Citigroup se trouve entravé dans sa banque privée
Un concours de circonstances qui pourrait coûter cher à Citigroup. Suite à un accord signé le 5 août dernier avec la Securities and Exchange Commission (SEC), consécutif à des poursuites liées à la vente de titres de dette, la banque américaine risque de se voir interdire de commercialiser auprès de ses clients fortunés des parts de hedge funds et de fonds de private equity.
Le Wall Street Journal a eu accès à des courriers que Citigroup a adressé à plusieurs hedge funds pour les en avertir. L’établissement explique notamment qu’il tente de négocier une exemption (waiver) auprès de la Sec.
D’autres banques ont passé des arrangements similaires avec le gendarme de la Bourse américain, mais elles échappent à cette restriction pour avoir signé leur accord avant une modification législative intervenue l’année dernière.
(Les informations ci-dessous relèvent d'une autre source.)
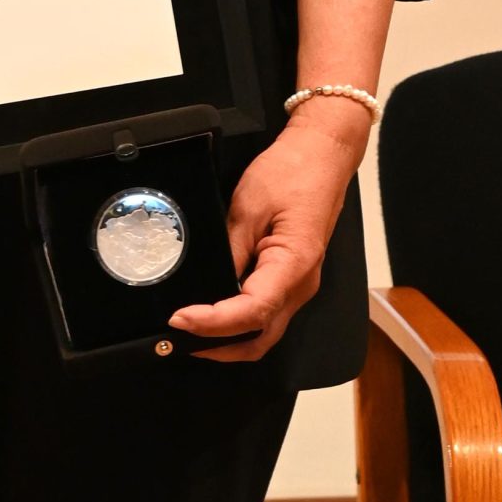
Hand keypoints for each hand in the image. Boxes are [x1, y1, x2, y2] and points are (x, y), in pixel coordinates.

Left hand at [169, 95, 370, 362]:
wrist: (322, 154)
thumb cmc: (291, 172)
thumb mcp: (249, 206)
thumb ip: (230, 249)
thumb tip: (208, 285)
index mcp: (294, 265)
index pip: (252, 312)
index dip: (214, 323)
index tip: (180, 320)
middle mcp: (302, 286)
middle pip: (261, 337)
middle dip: (219, 347)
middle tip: (179, 340)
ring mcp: (301, 285)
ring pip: (266, 331)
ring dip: (230, 340)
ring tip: (191, 332)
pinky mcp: (294, 278)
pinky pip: (268, 313)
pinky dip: (241, 322)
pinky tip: (216, 313)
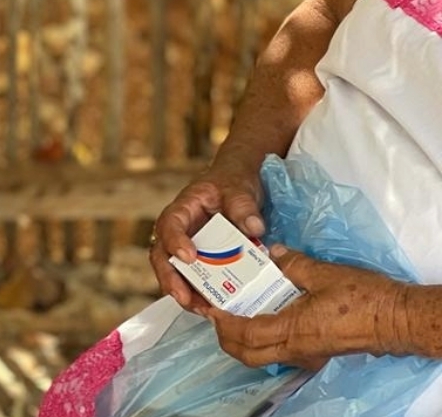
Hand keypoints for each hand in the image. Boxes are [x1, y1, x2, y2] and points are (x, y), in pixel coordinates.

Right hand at [151, 167, 264, 312]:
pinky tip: (213, 309)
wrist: (235, 187)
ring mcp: (184, 248)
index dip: (174, 241)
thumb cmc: (231, 184)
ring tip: (202, 310)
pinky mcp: (198, 261)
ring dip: (184, 294)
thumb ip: (244, 206)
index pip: (169, 224)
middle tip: (185, 298)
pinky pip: (192, 280)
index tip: (188, 257)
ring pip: (173, 273)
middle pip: (161, 256)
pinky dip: (199, 295)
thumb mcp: (239, 189)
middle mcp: (176, 231)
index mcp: (182, 209)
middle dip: (170, 280)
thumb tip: (255, 228)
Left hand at [207, 246, 408, 368]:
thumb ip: (291, 263)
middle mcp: (296, 349)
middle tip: (216, 314)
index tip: (211, 308)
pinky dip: (263, 337)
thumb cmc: (362, 297)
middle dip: (226, 338)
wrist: (397, 319)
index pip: (246, 335)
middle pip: (248, 354)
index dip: (223, 324)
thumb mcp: (323, 273)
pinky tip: (263, 314)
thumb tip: (270, 252)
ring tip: (234, 313)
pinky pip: (279, 350)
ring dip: (243, 339)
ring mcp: (307, 354)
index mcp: (293, 330)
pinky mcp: (316, 352)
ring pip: (262, 355)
En 2011, Citigroup a accepté de payer 285 millions de dollars pour avoir commercialisé des CDO (collateralised debt obligations) en 2006 et 2007. Mais un juge de Manhattan a rejeté l’accord en invoquant la faiblesse de la somme, pour l’accepter finalement en août dernier suite à une décision en appel.
Mais entre temps, la règle du «bad actor» a été adoptée en 2013 dans le cadre de la révision de la loi Dodd-Frank. Cette règle exclut un acteur sous le coup d’une sanction (pénale ou non) d’appels d’offres. Les institutions qui réclament une exemption expliquent en général que les activités concernées ne sont pas directement liées à l’acte sanctionné. Il existe un débat au sein de la SEC sur la pertinence à délivrer de trop nombreux waivers, qui risquent de vider la règle de sa substance.
L’interdiction infligée à Citigroup est particulièrement malvenue dans la mesure où l’environnement de taux faibles encourage la clientèle fortunée à rechercher du rendement dans les placements alternatifs (fonds d’arbitrage, non coté, immobilier, etc.). En outre, considérés comme moins cycliques, ces derniers sont vus comme une protection en cas de chute du marché actions, qui s’est considérablement apprécié depuis deux ans. Pour les banques privées, ce sont des produits mieux margés et constituent des relais de croissance.
Citigroup propose aux clients de sa banque privée (qui doivent détenir un patrimoine disponible minimum de 25 millions de dollars) une quarantaine de hedge funds dans lesquels investir. L’interdiction de commercialisation ne concerne en revanche pas les investisseurs institutionnels.